Both approaches can enforce valid values at the database level. The difference is ergonomics: foreign keys handle this naturally, while CHECK constraints require explicit maintenance when adding new values.
Extensibility
- Bitwise: Limited to 64 values. To add more, you need to change to
bigintor use bit strings. - Array: Easy to expand, but storing many values (dozens+) becomes unwieldy. Row size grows, and GIN indexes start having performance issues.
- JSONB: Flexible, but the same problem as arrays when storing many values.
- HABTM: The most extensible. You can add additional columns (e.g.,
reason_details,reported_atin the join table). Also ideal for dynamic or user-defined values.
Familiarity
- Bitwise: Strange for most. Requires explaining bit-level operations.
- Array: Intuitive if you know Ruby/PostgreSQL.
- JSONB: Familiar to those who use modern REST APIs.
- HABTM: The most idiomatic. Any Rails developer immediately understands
has_and_belongs_to_many.
Ecosystem
- Bitwise/Array/JSONB: Require custom form inputs, serializers, and manual validations. Some support from gems.
- HABTM: Works out-of-the-box with ActiveAdmin, RailsAdmin, nested forms, and bulk operations.
Database Compatibility
PostgreSQL arrays are PostgreSQL-specific. Bitwise and HABTM work across any database. JSON works across MySQL, SQLite, and PostgreSQL (though with different syntax and index types. MySQL uses GIN indexes similarly to PostgreSQL, while SQLite has the JSON1 extension).
Conclusion
If your value set is static and small, PostgreSQL array is the better choice over bitwise. They offer nearly identical performance without introducing unfamiliar bit-level operations that confuse most Rails developers.

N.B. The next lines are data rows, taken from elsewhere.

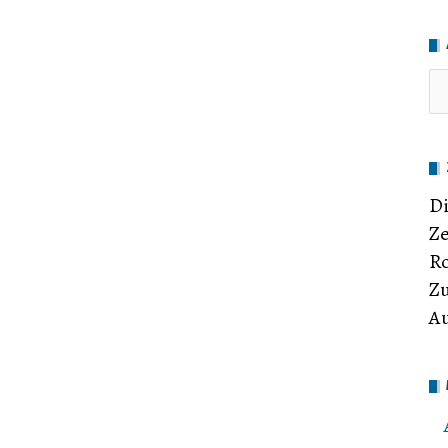
Di
Ze
Ro
Zu
Au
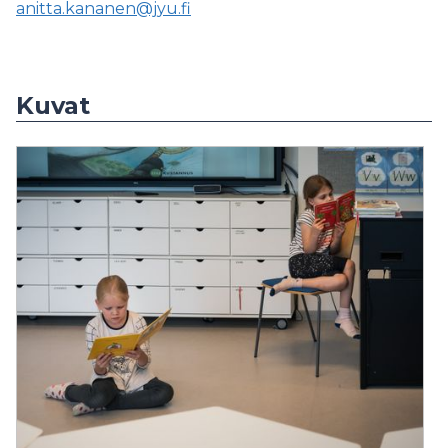
anitta.kananen@jyu.fi
Kuvat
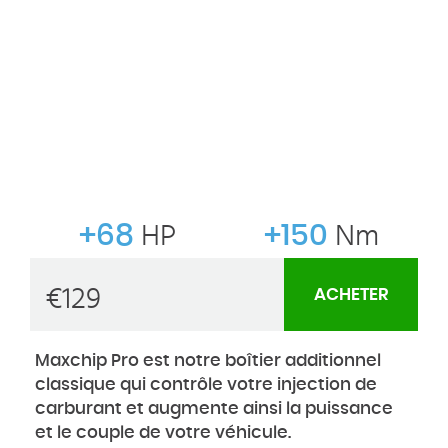
+68
HP
+150
Nm
€
129
ACHETER
Maxchip Pro est notre boîtier additionnel
classique qui contrôle votre injection de
carburant et augmente ainsi la puissance
et le couple de votre véhicule.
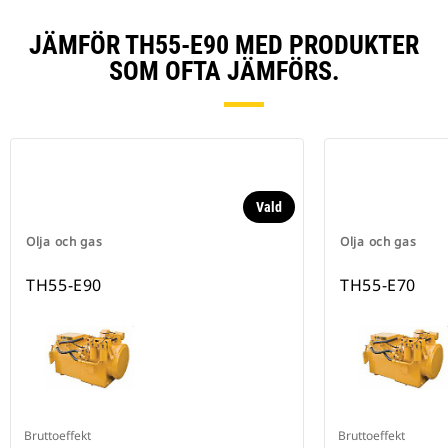
JÄMFÖR TH55-E90 MED PRODUKTER
SOM OFTA JÄMFÖRS.
Vald
Olja och gas
Olja och gas
TH55-E90
TH55-E70
Bruttoeffekt
Bruttoeffekt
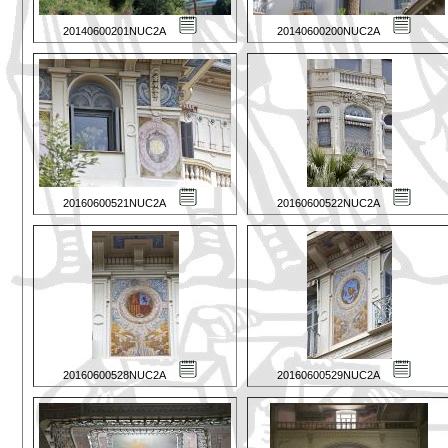
20140600201NUC2A
20140600200NUC2A
20160600521NUC2A
20160600522NUC2A
20160600528NUC2A
20160600529NUC2A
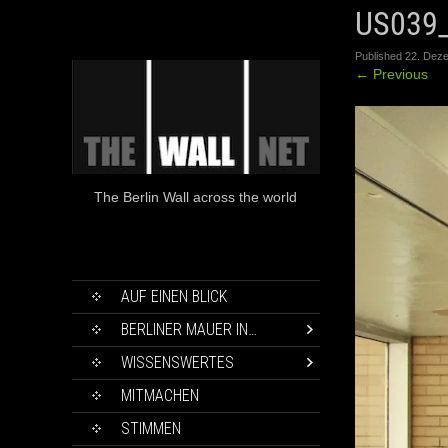
US039
Published
22. Dez
←
Previous
The Berlin Wall across the world
SKIP
AUF EINEN BLICK
TO
CONTENT
BERLINER MAUER IN…
WISSENSWERTES
MITMACHEN
STIMMEN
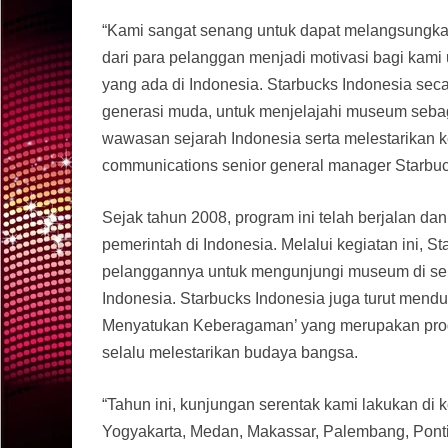
“Kami sangat senang untuk dapat melangsungkan
dari para pelanggan menjadi motivasi bagi ka
yang ada di Indonesia. Starbucks Indonesia sec
generasi muda, untuk menjelajahi museum seb
wawasan sejarah Indonesia serta melestarikan k
communications senior general manager Starbuc
Sejak tahun 2008, program ini telah berjalan da
pemerintah di Indonesia. Melalui kegiatan ini, 
pelanggannya untuk mengunjungi museum di se
Indonesia. Starbucks Indonesia juga turut me
Menyatukan Keberagaman’ yang merupakan prog
selalu melestarikan budaya bangsa.
“Tahun ini, kunjungan serentak kami lakukan di 
Yogyakarta, Medan, Makassar, Palembang, Pont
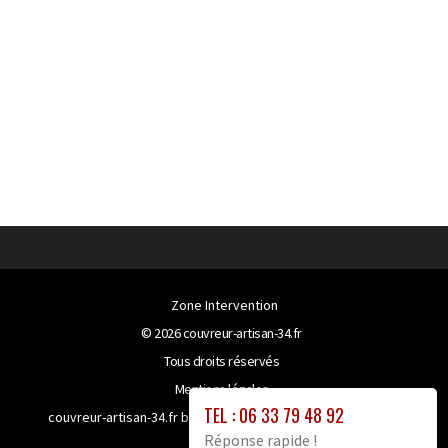
Zone Intervention
© 2026
couvreur-artisan-34.fr
Tous droits réservés
Mentions légales
TEL : 06 33 79 48 92
couvreur-artisan-34.fr bénéficie de la technologie
Booster-
Réponse rapide !
site proxy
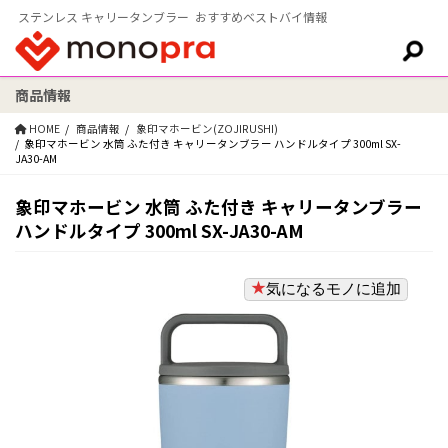
ステンレス キャリータンブラー おすすめベストバイ情報
商品情報
検索:
HOME
商品情報
象印マホービン(ZOJIRUSHI)
象印マホービン 水筒 ふた付き キャリータンブラー ハンドルタイプ 300ml SX-
JA30-AM
象印マホービン 水筒 ふた付き キャリータンブラー
ハンドルタイプ 300ml SX-JA30-AM
気になるモノに追加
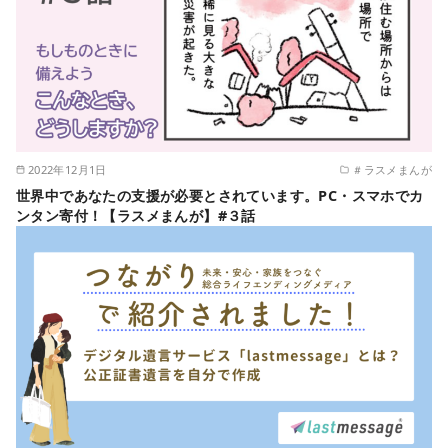
2022年12月1日
＃ラスメまんが
世界中であなたの支援が必要とされています。PC・スマホでカ
ンタン寄付！【ラスメまんが】#３話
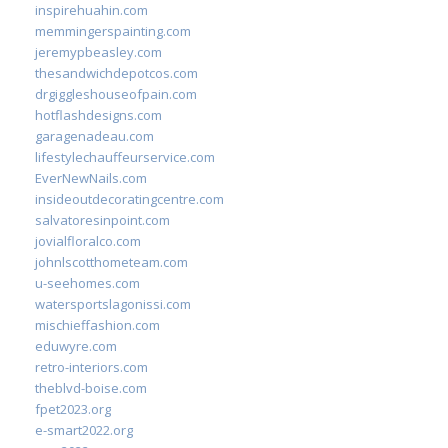
inspirehuahin.com
memmingerspainting.com
jeremypbeasley.com
thesandwichdepotcos.com
drgiggleshouseofpain.com
hotflashdesigns.com
garagenadeau.com
lifestylechauffeurservice.com
EverNewNails.com
insideoutdecoratingcentre.com
salvatoresinpoint.com
jovialfloralco.com
johnlscotthometeam.com
u-seehomes.com
watersportslagonissi.com
mischieffashion.com
eduwyre.com
retro-interiors.com
theblvd-boise.com
fpet2023.org
e-smart2022.org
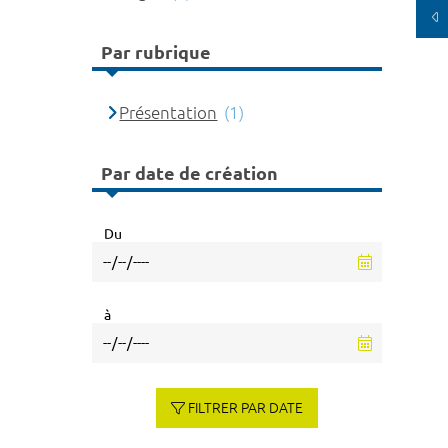
Par rubrique
Présentation
(1)
Par date de création
Du
à
FILTRER PAR DATE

But don’t dismiss HABTM. For most applications, the write overhead is irrelevant compared to the cost of maintaining “clever” code that the next developer doesn’t understand.
In our specific case, a reporting system where users can select multiple reasons, we chose HABTM. Not because it was the fastest, it wasn’t. But because it didn’t need justification. Any new developer on the team immediately understands it, and that clarity is worth more than the performance gains we’d rarely notice in practice.
The best technical choice is the one that doesn’t need a justification.